He was the runt of the litter.   His mother was a beauty queen with many prizes to her credit.

She had not been an enthusiastic participant in her mating with a much older dog at a distant kennel.  Her resentment had grown during her pregnancy and her owners had watched her very carefully during the whelping.  It was feared that she might decide to devour her puppies.

The thought might have crossed her mind, but she chose to just glare balefully at any human who came into sight.  Humans had betrayed her.  She, a prizewinning pedigree Pekinese bitch, who could trace her ancestors back to intimate companions to emperors, some of whom had even been suckled by the aristocratic ladies of the Court, had been humiliated.

She had been taken away from her territory, dumped unceremoniously into a strange room, and before she had had time to adjust to her new surroundings, That Dog had invaded her space.  And her person.  She had tried to refuse, both haughtily and very firmly, but it was his territory, so she had had to submit.  She could have fought him, but she was too frightened.  And bewildered.  Why had her humans done this to her?

The smell of him had lingered, even after her next shampoo.  It came back in waves.  Even now, after the birth of her puppies, she could still smell him.  Then there was The Runt.

He was much smaller than the others and she just knew that there was something wrong with him.  It wasn’t his size, nor the fact that his nose jutted out slightly – a hideous fault, which certainly didn’t come from her side.  (There was obviously bad blood in That Dog.)  It was something more subtle.  She couldn’t quite put her paw on it, but she knew that he shouldn’t be encouraged to live.

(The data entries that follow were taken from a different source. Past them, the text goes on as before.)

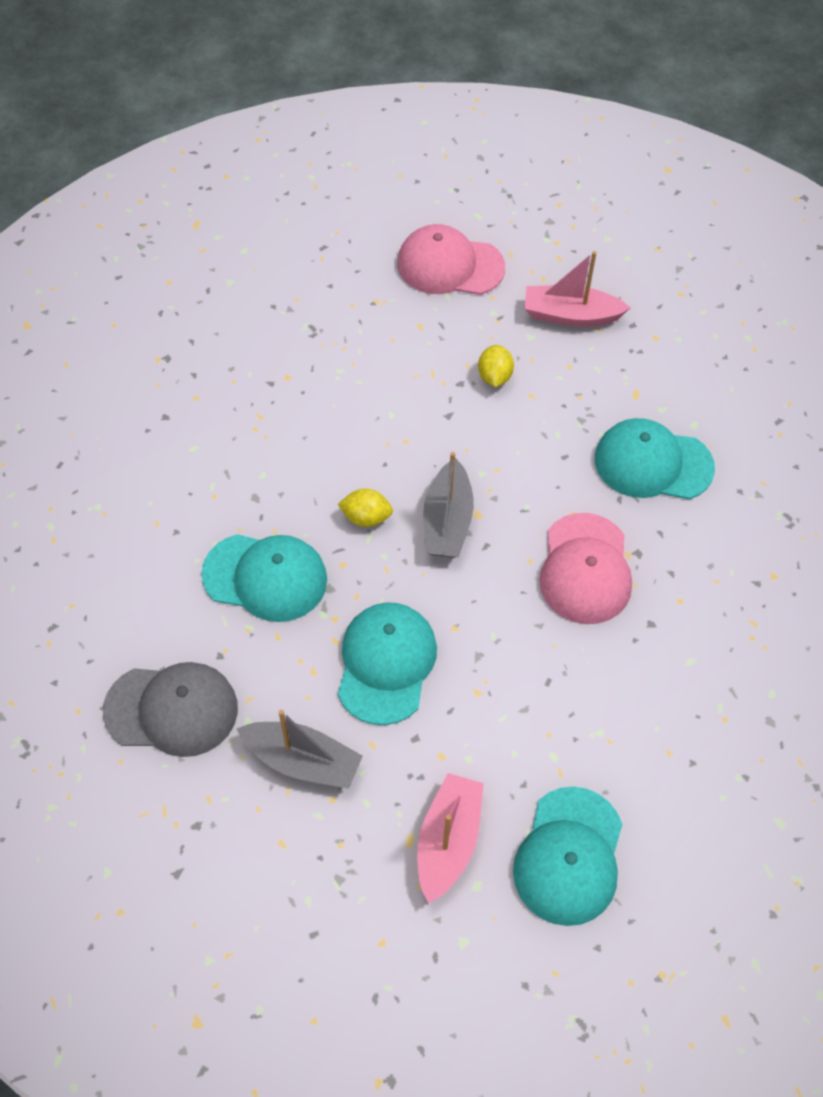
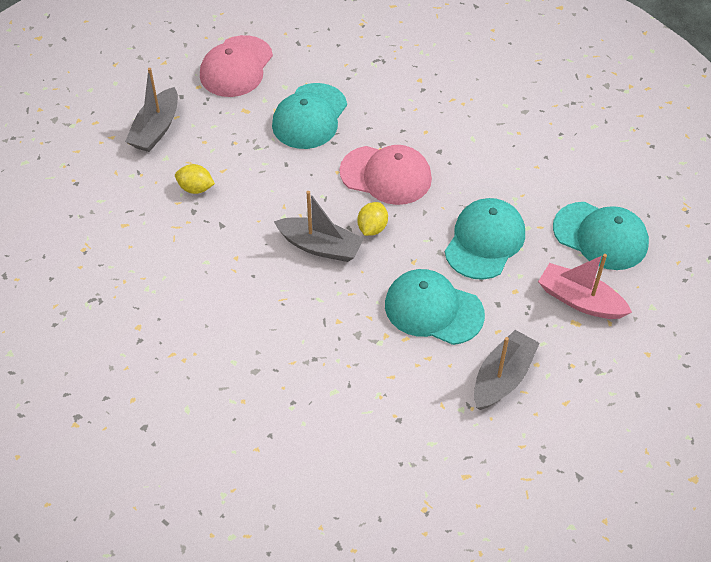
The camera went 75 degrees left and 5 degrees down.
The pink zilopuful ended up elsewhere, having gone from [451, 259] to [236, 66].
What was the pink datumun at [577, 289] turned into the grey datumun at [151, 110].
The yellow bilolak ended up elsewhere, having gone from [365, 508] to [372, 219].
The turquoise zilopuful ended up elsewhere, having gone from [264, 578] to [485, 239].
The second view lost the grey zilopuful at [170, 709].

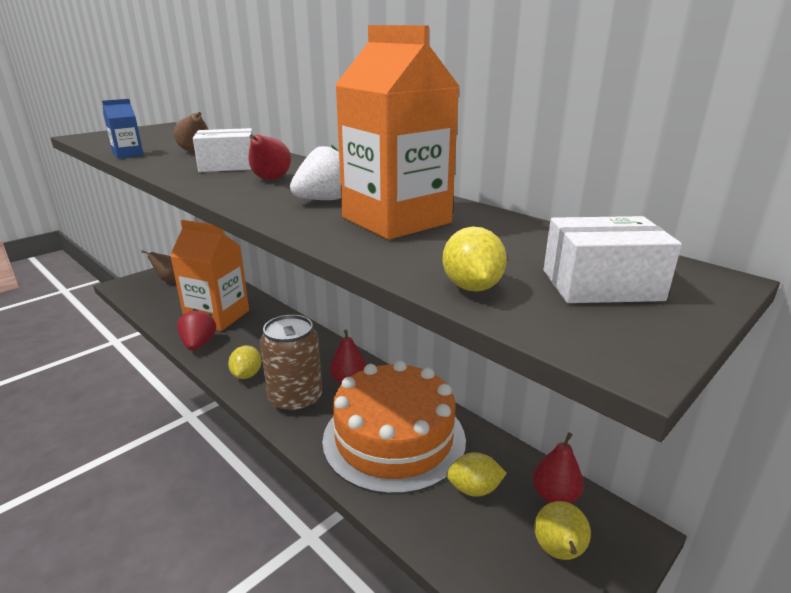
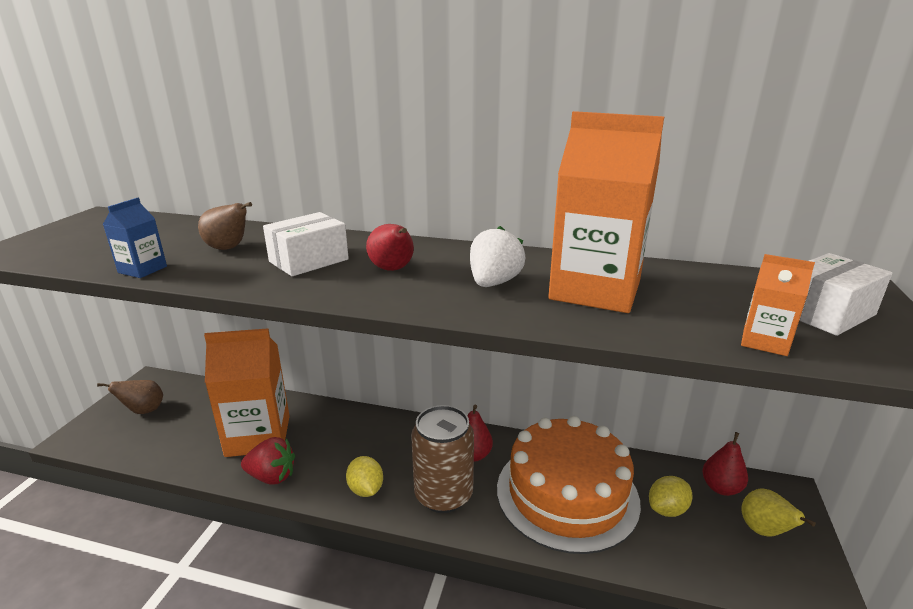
The camera went 30 degrees left and 0 degrees up.
Where the yellow bilolak stood at [475, 259], the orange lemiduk came to stand at [778, 305].
The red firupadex at [196, 329] ended up facing another way, 135 degrees clockwise from before.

She tried to prevent him suckling.  Somehow, he managed to sneak to a teat while, exhausted, she was taking a well-earned nap.

After the puppies’ eyes had opened, humans started to visit the new mother.  They ooh-ed and ah-ed over the puppies – and ignored her completely.

Before her maternity, she had been the kennel’s star attraction.  Torn between indignation at being ignored and maternal pride, she decided that it was time to examine The Runt’s case more closely.

Apart from The Nose, everything about him was perfect show material.  His legs were beautifully bowed, his eyes bulged as they should, his socks were just the right height, his rusty markings were beautiful, his tail curled as it ought.  He was small of course, but the unavoidable defect was indubitably those few millimetres of Nose.  The perfect Pekinese nose is flat against the face, and this one wasn’t.

However, it wasn’t his physical appearance that repelled her.  It was something else.  A feeling.  He had to go.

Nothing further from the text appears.